The last few weeks have not exactly provided firm evidence that our political structures are delivering significant and clearly demonstrable advances on behalf of all our citizens.
Key projects have either been abandoned or scaled down by the Northern Ireland Office and the Stormont executive’s long-awaited draft programme for government has received a noticeably cool response.
However, while it is always important that the authorities are held to account, we also need to remember that we have the huge advantage of living in the kind of largely settled and peaceful society which many of our parents and grandparents would simply not recognise.
I had the privilege last week of speaking at the launch of a book, Ghosts Of A Family, which sets out compelling new information about one of the darkest periods in 20th century Ireland.
Author Edward Burke, an historian at University College, Dublin, spent the last five years researching the sectarian massacre of six Catholic civilians in their north Belfast home on March 24 1922.
The basic facts of the McMahon case are still shocking, just over a century later, and go to the heart of the relationship between the newly created state of Northern Ireland and its minority Catholic population.

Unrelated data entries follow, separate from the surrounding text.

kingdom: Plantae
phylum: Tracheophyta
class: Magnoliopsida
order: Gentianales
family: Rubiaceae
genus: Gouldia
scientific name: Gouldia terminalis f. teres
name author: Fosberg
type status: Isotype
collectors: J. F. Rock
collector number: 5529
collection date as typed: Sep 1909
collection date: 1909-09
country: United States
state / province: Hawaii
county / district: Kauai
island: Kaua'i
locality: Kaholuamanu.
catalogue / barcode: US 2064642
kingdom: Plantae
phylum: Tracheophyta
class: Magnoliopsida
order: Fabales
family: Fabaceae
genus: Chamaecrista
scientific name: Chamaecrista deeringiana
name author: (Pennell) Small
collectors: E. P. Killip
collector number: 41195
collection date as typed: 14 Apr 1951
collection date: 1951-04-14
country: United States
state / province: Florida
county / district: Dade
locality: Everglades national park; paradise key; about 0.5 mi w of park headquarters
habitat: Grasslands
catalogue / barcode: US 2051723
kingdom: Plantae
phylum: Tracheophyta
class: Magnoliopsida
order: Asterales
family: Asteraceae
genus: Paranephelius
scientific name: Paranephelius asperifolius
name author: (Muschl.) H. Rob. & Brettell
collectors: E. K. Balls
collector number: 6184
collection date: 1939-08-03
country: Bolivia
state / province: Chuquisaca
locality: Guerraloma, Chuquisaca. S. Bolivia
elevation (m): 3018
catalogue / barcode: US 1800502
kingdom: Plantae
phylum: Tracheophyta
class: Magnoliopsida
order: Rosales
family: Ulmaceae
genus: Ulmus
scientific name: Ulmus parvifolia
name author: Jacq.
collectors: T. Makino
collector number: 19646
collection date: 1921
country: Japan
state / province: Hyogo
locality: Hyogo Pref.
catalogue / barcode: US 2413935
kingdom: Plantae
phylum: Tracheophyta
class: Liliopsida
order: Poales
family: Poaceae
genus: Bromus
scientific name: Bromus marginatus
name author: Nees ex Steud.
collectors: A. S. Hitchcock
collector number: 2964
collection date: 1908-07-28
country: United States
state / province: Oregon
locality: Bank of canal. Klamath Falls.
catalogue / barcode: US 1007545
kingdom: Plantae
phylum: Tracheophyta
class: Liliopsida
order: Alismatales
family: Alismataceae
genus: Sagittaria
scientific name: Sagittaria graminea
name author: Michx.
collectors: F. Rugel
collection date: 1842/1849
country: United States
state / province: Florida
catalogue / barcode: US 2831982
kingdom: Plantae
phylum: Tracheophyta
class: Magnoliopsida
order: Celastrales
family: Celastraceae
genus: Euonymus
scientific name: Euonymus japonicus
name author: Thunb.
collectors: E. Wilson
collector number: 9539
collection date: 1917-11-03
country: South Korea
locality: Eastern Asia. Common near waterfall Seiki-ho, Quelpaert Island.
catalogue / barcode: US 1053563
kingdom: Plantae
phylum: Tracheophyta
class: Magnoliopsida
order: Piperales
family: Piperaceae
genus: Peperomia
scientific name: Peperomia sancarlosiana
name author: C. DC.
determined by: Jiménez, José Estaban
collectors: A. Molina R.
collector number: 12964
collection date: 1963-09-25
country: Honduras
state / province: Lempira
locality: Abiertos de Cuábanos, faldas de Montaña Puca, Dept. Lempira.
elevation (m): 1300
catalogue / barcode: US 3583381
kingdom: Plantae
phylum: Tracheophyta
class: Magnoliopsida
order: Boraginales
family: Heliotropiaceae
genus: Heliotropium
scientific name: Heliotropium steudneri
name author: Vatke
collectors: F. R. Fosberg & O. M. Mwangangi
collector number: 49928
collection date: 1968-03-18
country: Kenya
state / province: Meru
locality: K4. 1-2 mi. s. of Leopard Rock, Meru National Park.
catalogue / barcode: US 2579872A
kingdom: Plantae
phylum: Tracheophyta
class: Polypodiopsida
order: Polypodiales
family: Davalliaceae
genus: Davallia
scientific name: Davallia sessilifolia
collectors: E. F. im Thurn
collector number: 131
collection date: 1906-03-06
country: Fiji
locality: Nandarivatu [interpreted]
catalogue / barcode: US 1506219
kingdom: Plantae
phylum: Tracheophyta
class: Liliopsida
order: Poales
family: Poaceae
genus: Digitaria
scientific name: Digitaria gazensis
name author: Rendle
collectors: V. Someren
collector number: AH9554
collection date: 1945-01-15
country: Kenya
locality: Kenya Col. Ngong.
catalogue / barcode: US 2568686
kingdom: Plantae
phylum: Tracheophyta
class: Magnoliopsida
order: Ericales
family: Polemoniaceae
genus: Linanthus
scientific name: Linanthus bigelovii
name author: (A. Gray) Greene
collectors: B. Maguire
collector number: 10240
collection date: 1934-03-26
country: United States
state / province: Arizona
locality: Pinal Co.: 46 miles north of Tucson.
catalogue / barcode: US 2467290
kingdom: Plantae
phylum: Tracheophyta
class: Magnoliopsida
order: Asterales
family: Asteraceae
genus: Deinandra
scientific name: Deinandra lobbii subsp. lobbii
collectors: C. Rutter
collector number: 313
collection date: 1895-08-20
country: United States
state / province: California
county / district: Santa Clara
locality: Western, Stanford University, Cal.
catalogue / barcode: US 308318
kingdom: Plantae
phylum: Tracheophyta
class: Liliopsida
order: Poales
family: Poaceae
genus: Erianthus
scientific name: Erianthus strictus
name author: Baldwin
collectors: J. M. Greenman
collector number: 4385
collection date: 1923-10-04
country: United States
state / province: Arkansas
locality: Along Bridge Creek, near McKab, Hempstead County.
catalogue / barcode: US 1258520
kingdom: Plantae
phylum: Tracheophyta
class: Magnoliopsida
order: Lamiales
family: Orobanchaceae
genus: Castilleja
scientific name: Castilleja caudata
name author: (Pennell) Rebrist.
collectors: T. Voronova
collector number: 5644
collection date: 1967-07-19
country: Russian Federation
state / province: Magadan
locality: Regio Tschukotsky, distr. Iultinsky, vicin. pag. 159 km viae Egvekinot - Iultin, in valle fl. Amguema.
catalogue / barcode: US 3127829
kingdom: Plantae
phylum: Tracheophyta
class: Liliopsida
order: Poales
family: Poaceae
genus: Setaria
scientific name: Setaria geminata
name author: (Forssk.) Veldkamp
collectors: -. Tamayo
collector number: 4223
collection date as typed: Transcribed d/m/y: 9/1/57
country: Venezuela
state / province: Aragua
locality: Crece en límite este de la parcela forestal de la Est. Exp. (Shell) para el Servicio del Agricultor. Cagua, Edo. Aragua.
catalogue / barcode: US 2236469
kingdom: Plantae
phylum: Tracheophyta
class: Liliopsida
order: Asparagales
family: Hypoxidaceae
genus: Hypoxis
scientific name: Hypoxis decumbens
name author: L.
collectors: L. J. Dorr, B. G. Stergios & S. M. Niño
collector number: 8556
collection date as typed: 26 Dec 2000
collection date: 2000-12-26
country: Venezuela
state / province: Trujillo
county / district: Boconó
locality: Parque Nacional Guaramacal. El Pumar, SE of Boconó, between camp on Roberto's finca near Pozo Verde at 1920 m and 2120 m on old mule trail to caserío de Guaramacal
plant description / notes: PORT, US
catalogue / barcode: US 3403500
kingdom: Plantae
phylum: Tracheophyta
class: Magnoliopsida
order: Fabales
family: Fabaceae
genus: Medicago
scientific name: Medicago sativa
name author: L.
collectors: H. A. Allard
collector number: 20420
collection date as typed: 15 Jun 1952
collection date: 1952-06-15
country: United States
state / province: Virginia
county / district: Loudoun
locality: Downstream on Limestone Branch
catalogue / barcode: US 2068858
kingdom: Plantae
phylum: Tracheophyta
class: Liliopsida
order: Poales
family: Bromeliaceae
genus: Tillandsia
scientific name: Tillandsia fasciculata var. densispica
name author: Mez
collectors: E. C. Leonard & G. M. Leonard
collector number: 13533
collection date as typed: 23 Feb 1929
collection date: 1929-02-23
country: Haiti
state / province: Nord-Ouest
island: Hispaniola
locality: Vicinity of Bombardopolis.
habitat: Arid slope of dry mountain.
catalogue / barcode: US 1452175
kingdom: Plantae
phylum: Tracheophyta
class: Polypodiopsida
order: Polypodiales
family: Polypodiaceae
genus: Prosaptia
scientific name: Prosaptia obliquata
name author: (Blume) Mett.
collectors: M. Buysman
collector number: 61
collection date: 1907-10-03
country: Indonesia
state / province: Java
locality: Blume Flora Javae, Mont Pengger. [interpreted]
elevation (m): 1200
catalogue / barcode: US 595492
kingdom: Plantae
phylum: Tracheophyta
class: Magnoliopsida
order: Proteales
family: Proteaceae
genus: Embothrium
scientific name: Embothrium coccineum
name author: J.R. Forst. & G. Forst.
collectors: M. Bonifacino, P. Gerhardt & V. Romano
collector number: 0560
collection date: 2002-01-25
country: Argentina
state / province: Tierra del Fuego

A well-armed group of five men, wearing some form of auxiliary police uniforms, forced their way into 3 Kinnaird Terrace, at the bottom of the Antrim Road, in the early hours of the morning, lined up the male occupants and ordered them to say their prayers before shooting them without mercy.
The fatalities were Owen McMahon, a prominent and respected publican aged 55, his sons Bernard (26), Frank (24), Patrick (22) and Thomas Gerald (15), and an employee, Edward McKinney (26).
Another son, 19-year-old John, was also shot but survived to provide an account of what happened. His brother, Leo, aged 14, was in hospital at time, while the youngest McMahon, Michael, aged 11, miraculously survived by hiding under a large table.
Mrs Eliza McMahon, who was 49, her daughter, Lily, aged 13, and an 18-year-old niece, Mary Catherine, were spared but traumatised.
No-one was ever charged with the atrocity, which came during the most violent six-month period in the history of the state, with a death toll far higher than any comparable stage of the Troubles which followed in the late 1960s.
In addition to the McMahons, and the two RIC members who were shot dead some hours earlier, there were many hundreds of other victims during the height of what became known at the Pogroms, with savage internecine bloodshed mainly in working class areas of Belfast leaving Catholics, Protestants and police officers dead, and the term collusion emerging for the first but not the last time.
The police investigation into the Kinnaird Terrace slaughter made little progress, despite the statements offered by John McMahon and the many firm indications that the perpetrators were members of the Ulster Special Constabulary, an overwhelmingly loyalist 20,000 strong auxiliary police force which had been formed two years earlier.
The basic facts of the McMahon case are still shocking, just over a century later, and go to the heart of the relationship between the newly created state of Northern Ireland and its minority Catholic population
Burke’s painstaking work involved combing through an enormous range of records on both sides of the Irish Sea, including previously sealed British military intelligence reports, and he eventually travelled to Canada to finalise his conclusions.
His book names and includes photographs of David Duncan, a World War One veteran and former member of the Black and Tans, as the organiser and the main gunman at the Kinnaird Terrace slaughter.
Burke comprehensively explains Duncan’s connections, motivations and actions, why he managed to escape justice, and how he managed to later disappear off to the French Foreign Legion, serving as far away as Tunisia, before he returned to Belfast and was then provided with first class travel on a luxury liner to Canada where he eventually died in a mental hospital.
While every killing from the 1920s to the present day was wrong, cruel and only capable of causing grief and bitterness on an enormous scale, the McMahon murders raised fundamental and still familiar questions about policing, with massive wider consequences at the time.
Michael Collins decided to intervene after his own investigations and ordered the assassination by the IRA in London, in June 1922, of the former head of the British Army, Field Marshall Sir Henry Wilson, previously a military adviser to unionist prime minister James Craig in Belfast.
This was in turn was a catalyst for the immediate outbreak of the Irish Civil War, with Collins himself shot dead in his native Co Cork just weeks later, changing the course of the country’s history.
Ghosts of A Family is an extraordinary book, addressing themes which transcend the decades, and it will reach out to all those who want to fully understand the Ireland of the 20th and indeed the 21st century.